A single Rpn13 subunit is present in DC 26S proteasome. A, left panel: Western blot analysis of total cell lysate and HA immunoprecipitate prepared from haploid yeast strains expressing a genomic version of wild type and 3×HA N-terminally tagged Rpn13, as well as a diploid strain expressing both versions of Rpn13. Right panel: 26S proteasome were affinity-purified using IgG-linked beads from a diploid strain expressing 3×HA-tagged and wild-type Rpn13 as well as Rpn11-ProA (Table 1).
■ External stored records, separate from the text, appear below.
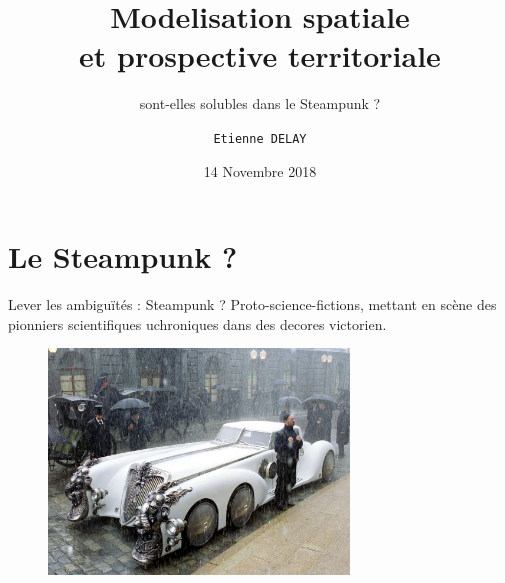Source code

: \documentclass[newPxFont]{beamer}
\title{Modelisation spatiale \\et prospective territoriale}
\subtitle{sont-elles solubles dans le Steampunk ?}
\date{14 Novembre 2018}
\author{\texttt{Etienne DELAY}}
\institute{UR GREEN}
\begin{document}
%
%

\maketitle


%
%

\section{Le Steampunk ?}


\begin{frame}[c]{Lever les ambiguïtés : Steampunk ? }
  \vspace{-1cm}
  Proto-science-fictions, mettant en scène des pionniers scientifiques uchroniques dans des decores victorien.
  \begin{figure}
    \includegraphics[height=6cm]{img/a_steampunk_car.jpg}
  \end{figure}
\end{frame}
\end{document}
The 26S particles were released from the matrix by TEV protease and were then subjected to a HA affinity purification. Affinity-purified content was revealed using anti Rpn13, HA, Rpn10, and Pre3 antibodies. Only the 3×HA-tagged Rpn13 was detected, indicating presence of a single copy of Rpn13 in a 26S proteasomes. Co-precipitation of other proteasomal subunits was confirmed by the detection of Rpn10 and Pre3. An asterisk indicates a nonspecific band. B, cell lysates from the indicated cells directly evaluated toward the total Rpn13 and P97 content (left panel). The indicated lysates were fractionated on a glycerol gradient and split into 14 equal fractions and Rpn13 content in the HMW fractions was evaluated by an Rpn13 immunoblot detecting both the endogenous and exogenous Rpn13 forms (right panel). C, proteasomal fractions (fractions 10–14) from B were subjected to a PSMA1 or a FLAG affinity purification as indicated. Note that although the PSMA1 purification from the transfected cells had a higher endogenous Rpn13 content, this isoform was completely absent from the FLAG purification.